A Comparison of Two Methods of Needs Assessment: Implications for Continuing Professional Education

  • Michiko Igarashi Tokyo, Japan
  • Linda Suveges University of Saskatchewan
  • Gwenna Moss University of Saskatchewan


Needs identification is an important component of program planning in continuing professional education. Learners, professional associations, and society all have a stake in ensuring that programs are relevant and focused on important educational needs of professionals. This study compared two different methods of identifying learning needs--perceived needs and knowledge-based needs--for a group of practicing pharmacists (N= 113).

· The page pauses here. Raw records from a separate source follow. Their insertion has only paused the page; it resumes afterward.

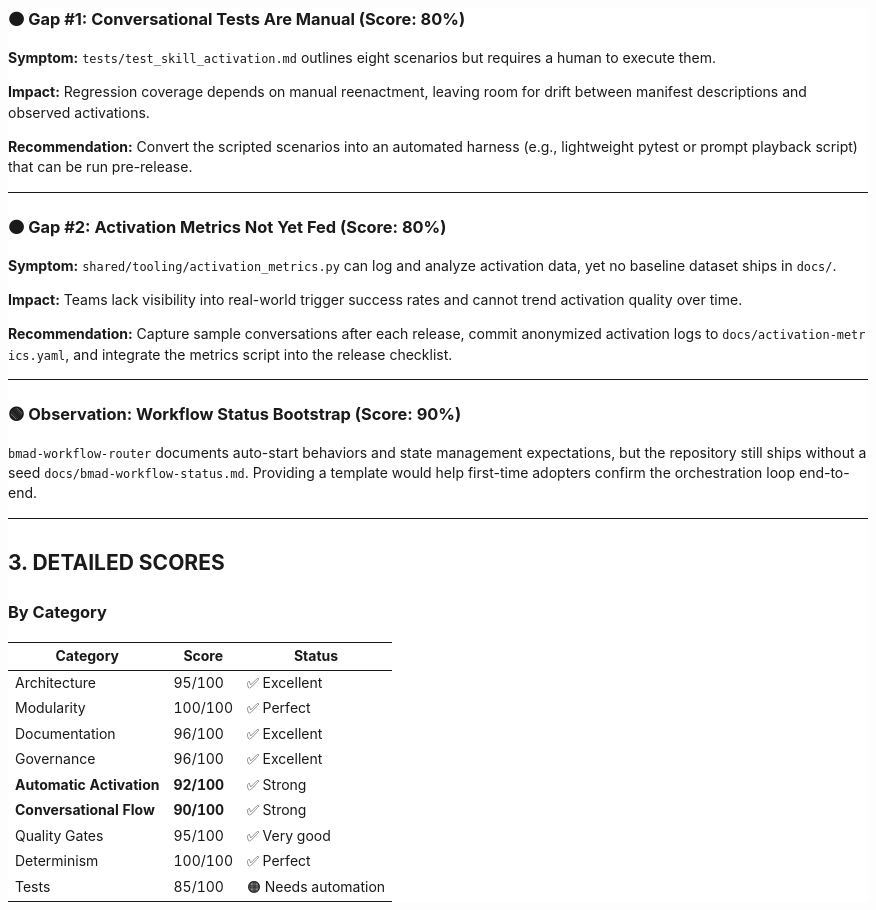 ### 🟠 Gap #1: Conversational Tests Are Manual (Score: 80%)
**Symptom:** `tests/test_skill_activation.md` outlines eight scenarios but requires a human to execute them.

**Impact:** Regression coverage depends on manual reenactment, leaving room for drift between manifest descriptions and observed activations.

**Recommendation:** Convert the scripted scenarios into an automated harness (e.g., lightweight pytest or prompt playback script) that can be run pre-release.

---

### 🟠 Gap #2: Activation Metrics Not Yet Fed (Score: 80%)
**Symptom:** `shared/tooling/activation_metrics.py` can log and analyze activation data, yet no baseline dataset ships in `docs/`.

**Impact:** Teams lack visibility into real-world trigger success rates and cannot trend activation quality over time.

**Recommendation:** Capture sample conversations after each release, commit anonymized activation logs to `docs/activation-metrics.yaml`, and integrate the metrics script into the release checklist.

---

### 🟢 Observation: Workflow Status Bootstrap (Score: 90%)
`bmad-workflow-router` documents auto-start behaviors and state management expectations, but the repository still ships without a seed `docs/bmad-workflow-status.md`. Providing a template would help first-time adopters confirm the orchestration loop end-to-end.

---

## 3. DETAILED SCORES

### By Category

| Category                 | Score  | Status         |
|--------------------------|--------|----------------|
| Architecture             | 95/100 | ✅ Excellent   |
| Modularity               | 100/100| ✅ Perfect     |
| Documentation            | 96/100 | ✅ Excellent   |
| Governance               | 96/100 | ✅ Excellent   |
| **Automatic Activation** | **92/100** | ✅ Strong |
| **Conversational Flow**  | **90/100** | ✅ Strong |
| Quality Gates            | 95/100 | ✅ Very good   |
| Determinism              | 100/100| ✅ Perfect     |
| Tests                    | 85/100 | 🟠 Needs automation |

The Canadian Consensus Asthma Management Guidelines (1996) provided the framework for the needs assessments and the standard against which pharmacists' knowledge of asthma treatment was assessed. Using data collected via a questionnaire, rank correlation tests showed no relationship between perceived needs and knowledge-based needs. While there was correspondence between the two methods on a few items, overall they did not identify the same needs. This confirmed the results of other research that there are some educational needs of which learners are unaware. Even with the limitations of perceived needs, few continuing professional educators would advocate abandoning this method, although most advocate a combination of methods. The following article discusses the implications of these and other research findings, and current literature on needs assessment in continuing professional education. Many questions remain, however, and there is a need for more research on needs assessment in continuing professional education.